◆ What the exercise asks: Nothing outside the range is wanted. Repeat exactly the lines below from the one with "컨텐츠 패키지 목록](/help/release-notes/assets/65160_packages.txt)" through the one with "[Adobe 우선 순위".

◆ Records for this exercise:
= = = = =
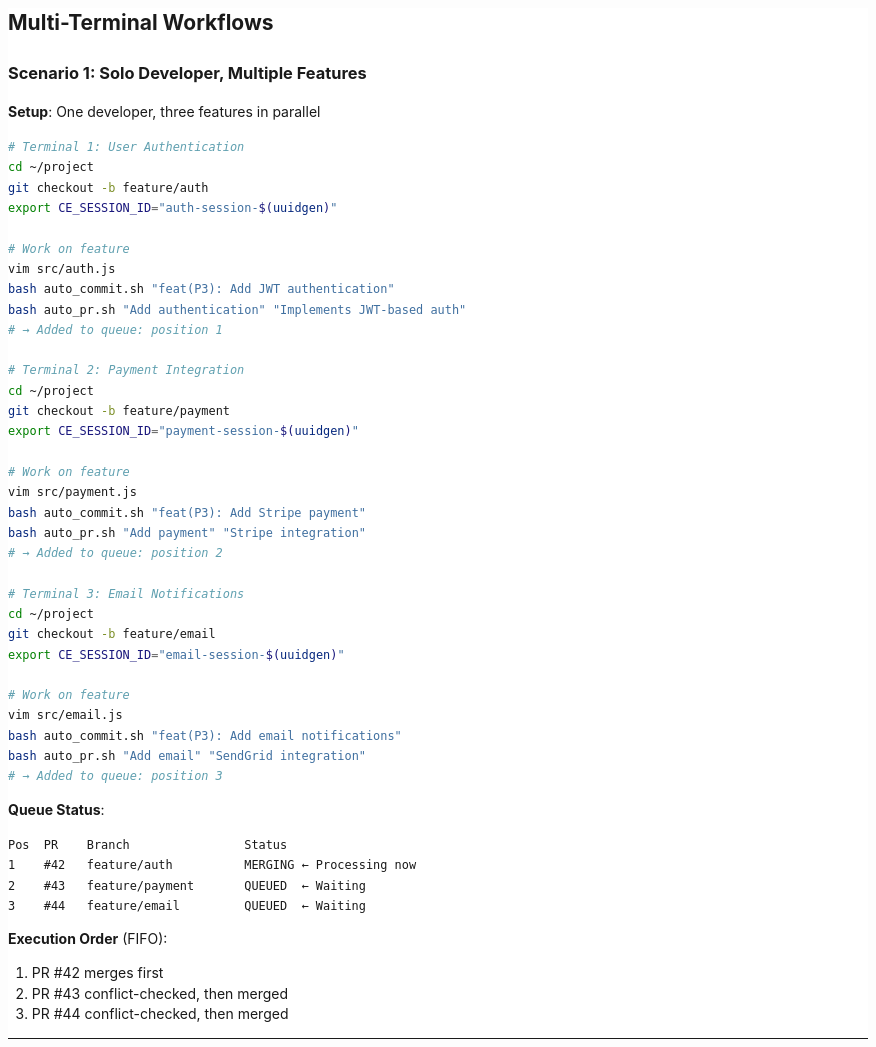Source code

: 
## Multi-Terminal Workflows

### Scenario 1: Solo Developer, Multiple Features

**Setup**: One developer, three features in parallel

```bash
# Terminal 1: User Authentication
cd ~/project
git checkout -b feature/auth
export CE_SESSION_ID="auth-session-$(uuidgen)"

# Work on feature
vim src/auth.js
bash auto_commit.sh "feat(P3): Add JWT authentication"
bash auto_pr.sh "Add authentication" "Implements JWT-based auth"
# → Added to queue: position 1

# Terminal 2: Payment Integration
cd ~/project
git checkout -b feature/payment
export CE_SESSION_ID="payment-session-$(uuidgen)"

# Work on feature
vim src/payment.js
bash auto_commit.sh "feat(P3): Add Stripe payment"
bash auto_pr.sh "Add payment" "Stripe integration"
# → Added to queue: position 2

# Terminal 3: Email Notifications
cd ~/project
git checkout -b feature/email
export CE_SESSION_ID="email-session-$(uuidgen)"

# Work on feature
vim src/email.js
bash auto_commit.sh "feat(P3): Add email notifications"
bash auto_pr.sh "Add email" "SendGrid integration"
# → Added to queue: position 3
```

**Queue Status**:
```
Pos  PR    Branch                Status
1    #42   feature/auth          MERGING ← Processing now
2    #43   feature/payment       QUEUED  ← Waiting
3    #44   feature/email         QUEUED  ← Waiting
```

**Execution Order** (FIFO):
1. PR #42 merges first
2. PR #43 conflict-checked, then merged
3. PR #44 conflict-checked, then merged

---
= = = = =
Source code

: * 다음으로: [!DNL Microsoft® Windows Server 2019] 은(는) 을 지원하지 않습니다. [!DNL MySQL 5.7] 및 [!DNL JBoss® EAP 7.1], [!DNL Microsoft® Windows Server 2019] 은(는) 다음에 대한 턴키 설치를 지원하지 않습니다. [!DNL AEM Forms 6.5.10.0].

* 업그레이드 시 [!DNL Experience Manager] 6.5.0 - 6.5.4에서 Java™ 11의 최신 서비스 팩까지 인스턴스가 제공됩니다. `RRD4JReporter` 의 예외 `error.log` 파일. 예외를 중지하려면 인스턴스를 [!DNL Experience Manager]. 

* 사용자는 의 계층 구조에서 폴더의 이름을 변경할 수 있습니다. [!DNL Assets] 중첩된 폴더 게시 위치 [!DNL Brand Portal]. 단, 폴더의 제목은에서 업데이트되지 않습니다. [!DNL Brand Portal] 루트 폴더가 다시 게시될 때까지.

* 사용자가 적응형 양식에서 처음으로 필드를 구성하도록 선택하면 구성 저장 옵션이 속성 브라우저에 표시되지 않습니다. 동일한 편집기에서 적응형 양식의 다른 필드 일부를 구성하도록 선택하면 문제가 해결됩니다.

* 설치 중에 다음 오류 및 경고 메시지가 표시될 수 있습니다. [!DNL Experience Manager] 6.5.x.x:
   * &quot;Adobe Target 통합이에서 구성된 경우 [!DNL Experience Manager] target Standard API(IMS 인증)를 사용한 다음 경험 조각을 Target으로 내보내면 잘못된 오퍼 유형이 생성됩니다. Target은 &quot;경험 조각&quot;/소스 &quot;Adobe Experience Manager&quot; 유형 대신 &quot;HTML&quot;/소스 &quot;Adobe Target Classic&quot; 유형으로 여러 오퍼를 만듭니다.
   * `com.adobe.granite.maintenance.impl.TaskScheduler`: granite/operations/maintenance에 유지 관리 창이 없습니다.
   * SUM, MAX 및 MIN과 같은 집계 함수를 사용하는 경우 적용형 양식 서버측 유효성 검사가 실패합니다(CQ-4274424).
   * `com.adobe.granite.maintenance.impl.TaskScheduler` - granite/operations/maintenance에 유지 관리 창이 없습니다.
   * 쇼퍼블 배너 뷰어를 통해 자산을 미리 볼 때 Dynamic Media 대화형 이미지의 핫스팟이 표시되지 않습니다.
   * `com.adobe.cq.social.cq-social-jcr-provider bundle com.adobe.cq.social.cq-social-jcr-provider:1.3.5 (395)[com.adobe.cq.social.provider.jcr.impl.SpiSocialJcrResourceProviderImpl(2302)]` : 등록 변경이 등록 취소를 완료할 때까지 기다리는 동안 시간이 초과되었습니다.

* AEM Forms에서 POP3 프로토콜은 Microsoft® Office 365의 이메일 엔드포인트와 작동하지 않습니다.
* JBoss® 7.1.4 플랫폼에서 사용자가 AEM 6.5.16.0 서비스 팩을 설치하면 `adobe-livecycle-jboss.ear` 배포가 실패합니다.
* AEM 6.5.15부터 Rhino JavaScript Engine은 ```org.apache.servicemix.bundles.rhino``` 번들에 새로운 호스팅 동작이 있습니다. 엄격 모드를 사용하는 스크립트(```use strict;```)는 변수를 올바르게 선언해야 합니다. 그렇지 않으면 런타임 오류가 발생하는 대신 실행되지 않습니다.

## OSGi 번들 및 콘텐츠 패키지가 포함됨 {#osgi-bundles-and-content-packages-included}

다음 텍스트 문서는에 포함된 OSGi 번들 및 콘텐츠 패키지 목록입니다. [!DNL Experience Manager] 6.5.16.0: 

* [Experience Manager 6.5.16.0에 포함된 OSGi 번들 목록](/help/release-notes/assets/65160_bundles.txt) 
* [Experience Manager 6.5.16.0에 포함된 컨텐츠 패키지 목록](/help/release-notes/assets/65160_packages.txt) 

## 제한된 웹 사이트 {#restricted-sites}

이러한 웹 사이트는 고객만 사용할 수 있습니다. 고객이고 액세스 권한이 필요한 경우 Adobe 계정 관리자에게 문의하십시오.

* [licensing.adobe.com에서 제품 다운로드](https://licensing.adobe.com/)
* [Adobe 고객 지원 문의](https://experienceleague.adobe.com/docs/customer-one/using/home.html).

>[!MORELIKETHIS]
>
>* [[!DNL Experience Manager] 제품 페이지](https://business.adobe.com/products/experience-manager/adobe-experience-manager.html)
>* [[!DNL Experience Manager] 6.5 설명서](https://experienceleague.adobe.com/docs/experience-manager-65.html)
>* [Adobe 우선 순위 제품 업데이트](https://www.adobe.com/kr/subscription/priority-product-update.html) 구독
= = = = =
◆ Exercise solution:
* [Experience Manager 6.5.16.0에 포함된 컨텐츠 패키지 목록](/help/release-notes/assets/65160_packages.txt) 

## 제한된 웹 사이트 {#restricted-sites}

이러한 웹 사이트는 고객만 사용할 수 있습니다. 고객이고 액세스 권한이 필요한 경우 Adobe 계정 관리자에게 문의하십시오.

* [licensing.adobe.com에서 제품 다운로드](https://licensing.adobe.com/)
* [Adobe 고객 지원 문의](https://experienceleague.adobe.com/docs/customer-one/using/home.html).

>[!MORELIKETHIS]
>
>* [[!DNL Experience Manager] 제품 페이지](https://business.adobe.com/products/experience-manager/adobe-experience-manager.html)
>* [[!DNL Experience Manager] 6.5 설명서](https://experienceleague.adobe.com/docs/experience-manager-65.html)
>* [Adobe 우선 순위 제품 업데이트](https://www.adobe.com/kr/subscription/priority-product-update.html) 구독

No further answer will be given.